#### Task item
Copy out every line from the very start of the rows down through the line containing "っており、現代の国内女子ツアーの中で決して高額賞金の", including both ends, and reproduce them unchanged.

= = =

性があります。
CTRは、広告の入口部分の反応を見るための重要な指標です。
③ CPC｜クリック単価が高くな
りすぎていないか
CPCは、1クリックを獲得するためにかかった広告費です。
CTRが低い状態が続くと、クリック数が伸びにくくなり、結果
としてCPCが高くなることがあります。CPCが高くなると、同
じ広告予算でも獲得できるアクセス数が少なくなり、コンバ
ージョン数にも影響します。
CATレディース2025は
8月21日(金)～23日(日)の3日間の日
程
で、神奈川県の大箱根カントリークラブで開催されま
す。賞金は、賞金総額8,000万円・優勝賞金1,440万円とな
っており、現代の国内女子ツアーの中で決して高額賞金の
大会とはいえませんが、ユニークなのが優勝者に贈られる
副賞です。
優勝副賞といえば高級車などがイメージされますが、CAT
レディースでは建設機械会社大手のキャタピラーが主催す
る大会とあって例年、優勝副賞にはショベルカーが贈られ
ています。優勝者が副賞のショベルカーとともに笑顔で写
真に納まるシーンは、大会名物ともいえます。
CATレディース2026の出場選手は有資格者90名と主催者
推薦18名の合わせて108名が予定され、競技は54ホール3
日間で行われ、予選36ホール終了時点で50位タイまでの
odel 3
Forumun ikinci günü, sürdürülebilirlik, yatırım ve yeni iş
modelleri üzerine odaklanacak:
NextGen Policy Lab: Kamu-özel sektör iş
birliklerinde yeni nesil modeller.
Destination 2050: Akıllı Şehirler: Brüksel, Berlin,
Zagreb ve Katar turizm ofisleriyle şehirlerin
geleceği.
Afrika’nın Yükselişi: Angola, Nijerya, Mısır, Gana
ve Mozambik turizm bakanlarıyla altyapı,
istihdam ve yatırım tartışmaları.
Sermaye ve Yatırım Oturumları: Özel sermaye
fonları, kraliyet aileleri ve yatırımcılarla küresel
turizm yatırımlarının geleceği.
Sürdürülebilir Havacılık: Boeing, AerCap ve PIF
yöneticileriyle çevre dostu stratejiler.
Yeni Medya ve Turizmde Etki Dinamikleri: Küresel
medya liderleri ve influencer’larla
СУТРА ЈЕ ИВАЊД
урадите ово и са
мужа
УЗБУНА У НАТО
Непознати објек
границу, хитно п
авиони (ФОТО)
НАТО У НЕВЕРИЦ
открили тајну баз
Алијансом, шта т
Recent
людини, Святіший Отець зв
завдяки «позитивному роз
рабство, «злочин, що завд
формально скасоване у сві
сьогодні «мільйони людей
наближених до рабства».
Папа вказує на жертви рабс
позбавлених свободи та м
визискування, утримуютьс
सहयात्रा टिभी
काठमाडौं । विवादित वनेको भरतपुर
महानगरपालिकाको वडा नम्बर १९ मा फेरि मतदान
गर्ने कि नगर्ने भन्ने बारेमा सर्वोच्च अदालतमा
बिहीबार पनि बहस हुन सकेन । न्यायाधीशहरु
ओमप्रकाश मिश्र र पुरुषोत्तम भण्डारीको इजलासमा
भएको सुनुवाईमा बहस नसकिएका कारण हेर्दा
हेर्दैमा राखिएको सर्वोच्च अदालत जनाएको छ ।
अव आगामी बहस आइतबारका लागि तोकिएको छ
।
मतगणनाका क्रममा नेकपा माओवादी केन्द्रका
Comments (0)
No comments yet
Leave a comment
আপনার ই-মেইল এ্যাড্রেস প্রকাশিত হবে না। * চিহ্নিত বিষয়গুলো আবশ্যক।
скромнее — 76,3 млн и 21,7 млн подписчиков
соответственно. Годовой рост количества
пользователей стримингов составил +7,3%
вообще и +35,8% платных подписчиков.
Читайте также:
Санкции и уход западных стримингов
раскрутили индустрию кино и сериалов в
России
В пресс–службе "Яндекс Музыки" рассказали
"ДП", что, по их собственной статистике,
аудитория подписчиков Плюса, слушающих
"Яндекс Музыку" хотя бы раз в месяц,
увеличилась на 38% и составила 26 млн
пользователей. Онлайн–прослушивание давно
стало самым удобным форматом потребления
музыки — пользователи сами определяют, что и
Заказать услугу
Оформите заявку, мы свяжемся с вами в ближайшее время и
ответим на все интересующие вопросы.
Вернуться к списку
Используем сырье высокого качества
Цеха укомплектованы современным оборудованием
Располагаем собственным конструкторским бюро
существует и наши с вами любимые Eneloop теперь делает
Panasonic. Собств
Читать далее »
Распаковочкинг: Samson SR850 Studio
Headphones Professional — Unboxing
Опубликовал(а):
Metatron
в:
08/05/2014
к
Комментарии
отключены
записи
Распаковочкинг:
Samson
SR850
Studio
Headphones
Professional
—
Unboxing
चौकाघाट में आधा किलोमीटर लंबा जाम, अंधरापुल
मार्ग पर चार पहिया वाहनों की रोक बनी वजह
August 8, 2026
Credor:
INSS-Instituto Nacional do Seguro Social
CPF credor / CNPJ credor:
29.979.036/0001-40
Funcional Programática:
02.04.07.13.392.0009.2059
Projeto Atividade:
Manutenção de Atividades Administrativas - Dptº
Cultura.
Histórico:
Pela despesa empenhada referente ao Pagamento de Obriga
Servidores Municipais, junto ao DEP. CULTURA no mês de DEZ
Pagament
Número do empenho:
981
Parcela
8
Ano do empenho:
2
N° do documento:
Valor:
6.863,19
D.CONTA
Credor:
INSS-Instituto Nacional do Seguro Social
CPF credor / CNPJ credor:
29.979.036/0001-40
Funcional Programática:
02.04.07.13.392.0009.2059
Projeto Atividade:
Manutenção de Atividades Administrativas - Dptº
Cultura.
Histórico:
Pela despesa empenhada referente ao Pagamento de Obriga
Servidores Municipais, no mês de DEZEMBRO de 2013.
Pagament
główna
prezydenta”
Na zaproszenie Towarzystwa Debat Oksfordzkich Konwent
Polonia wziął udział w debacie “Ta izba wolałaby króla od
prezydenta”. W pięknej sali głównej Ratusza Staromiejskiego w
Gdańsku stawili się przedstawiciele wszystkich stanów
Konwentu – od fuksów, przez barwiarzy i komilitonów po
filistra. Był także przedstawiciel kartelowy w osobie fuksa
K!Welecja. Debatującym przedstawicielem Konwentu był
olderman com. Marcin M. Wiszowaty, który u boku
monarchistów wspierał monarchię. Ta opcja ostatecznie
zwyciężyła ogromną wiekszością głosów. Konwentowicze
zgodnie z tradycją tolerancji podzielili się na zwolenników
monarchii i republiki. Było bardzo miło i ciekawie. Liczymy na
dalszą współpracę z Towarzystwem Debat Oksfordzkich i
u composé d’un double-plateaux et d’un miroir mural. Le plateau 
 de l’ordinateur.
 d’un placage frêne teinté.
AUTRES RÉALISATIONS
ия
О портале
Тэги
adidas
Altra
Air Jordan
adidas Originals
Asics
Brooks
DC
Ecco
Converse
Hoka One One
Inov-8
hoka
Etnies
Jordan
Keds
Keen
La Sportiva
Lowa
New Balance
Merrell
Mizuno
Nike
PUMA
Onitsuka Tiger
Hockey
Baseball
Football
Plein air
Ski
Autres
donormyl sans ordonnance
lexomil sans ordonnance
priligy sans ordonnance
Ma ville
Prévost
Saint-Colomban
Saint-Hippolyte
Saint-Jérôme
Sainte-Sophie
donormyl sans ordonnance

= = =

#### Expected answer
性があります。
CTRは、広告の入口部分の反応を見るための重要な指標です。
③ CPC｜クリック単価が高くな
りすぎていないか
CPCは、1クリックを獲得するためにかかった広告費です。
CTRが低い状態が続くと、クリック数が伸びにくくなり、結果
としてCPCが高くなることがあります。CPCが高くなると、同
じ広告予算でも獲得できるアクセス数が少なくなり、コンバ
ージョン数にも影響します。
CATレディース2025は
8月21日(金)～23日(日)の3日間の日
程
で、神奈川県の大箱根カントリークラブで開催されま
す。賞金は、賞金総額8,000万円・優勝賞金1,440万円とな
っており、現代の国内女子ツアーの中で決して高額賞金の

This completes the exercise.